I got 8% on the Faulkner. I guess there was a reason why I didn't major in English....

Texan99 said...

"who was the person who deemed it "art" in the first place?" -- Yes, that's the quizzer's point, I think. What makes us call it "art" if we can't tell it from scribbles without the authoritative teaching of critics? The quizzes are a way of saying that the Emperor has no clothes. I'm pretty sure none of us would have had any difficulty distinguishing the work of animals from humans in pre-1900 art.

E Hines said...

I'm pretty sure none of us would have had any difficulty distinguishing the work of animals from humans in pre-1900 art.

??

Are you suggesting that animals weren't generating art before the 20th century?

[g]

Eric Hines

Eric Blair said...

I did 100% correct on the Art, but then I actually go to a major art museum regularly, and go to the modern galleries simply to make fun of the stuff.

I get what the early abstract artists were trying to do, but nearly all of them started out being trained in representational art, and then tried something else.

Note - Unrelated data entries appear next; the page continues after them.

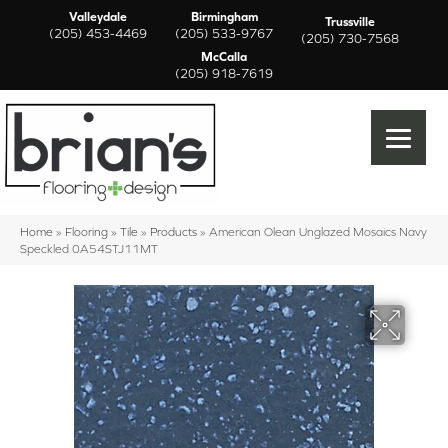
Valleydale
Birmingham
Trussville
(205) 453-4469
(205) 533-9767
(205) 730-7568
McCalla
(205) 918-7619
Home
»
Flooring
»
Tile
»
Products
»
American Olean Unglazed Mosaics Navy
Speckled 0A54STJ11MT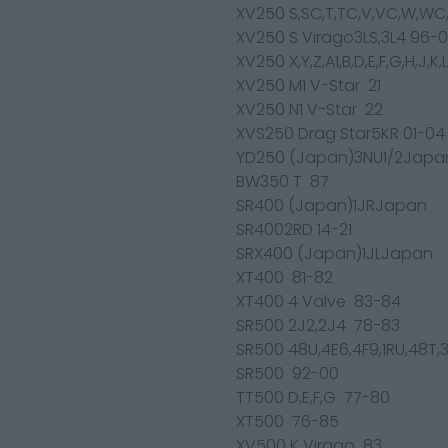
XV250 S,SC,T,TC,V,VC,W,WC
XV250 S Virago3LS,3L4 96-
XV250 X,Y,Z,A1,B,D,E,F,G,H,J,
XV250 M1 V-Star 21
XV250 N1 V-Star 22
XVS250 Drag Star5KR 01-04
YD250 (Japan)3NU1/2Japa
BW350 T 87
SR400 (Japan)1JRJapan
SR4002RD 14-21
SRX400 (Japan)1JLJapan
XT400 81-82
XT400 4 Valve 83-84
SR500 2J2,2J4 78-83
SR500 48U,4E6,4F9,1RU,48T,
SR500 92-00
TT500 D,E,F,G 77-80
XT500 76-85
XV500 K Virago 83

These days, 'modern' art is an inchoate mess of stale ideas. The bourgeoisie cannot be shocked anymore.

douglas said...

75% on the first test, but only 58% on the 'abstract vs. bremen artists' test. I wonder about the test, though- I got the Mondrian wrong- and I know Mondrian, but thought it too imbalanced- I suspect it's not considered one of Mondrian's best. Remember, great artists make bad works too, we just don't normally look at them, but if you select those, they might not rate so well. On the other hand, I do believe a lot of 'art' is really cultural and not true aesthetics.

Eric, you're right on- I don't much like Picasso's works, but when I was in Luzern travelling as a student I visited a museum there that had a great many Picasso's. There were many sketches and early works, and you could see that he had the classical chops, so he could have done traditional art, and chose not to. Today's modern artist all to often have none of those skills, and the reliance on shock and 'one-liners'.

Texan99 said...

I got the Mondrian wrong, partly because no Mondrian does anything for me, and partly because it seemed an obvious example of one that would be easy to fake, so I was overthinking the test.

Did anyone take the Faulkner test besides Gringo and me?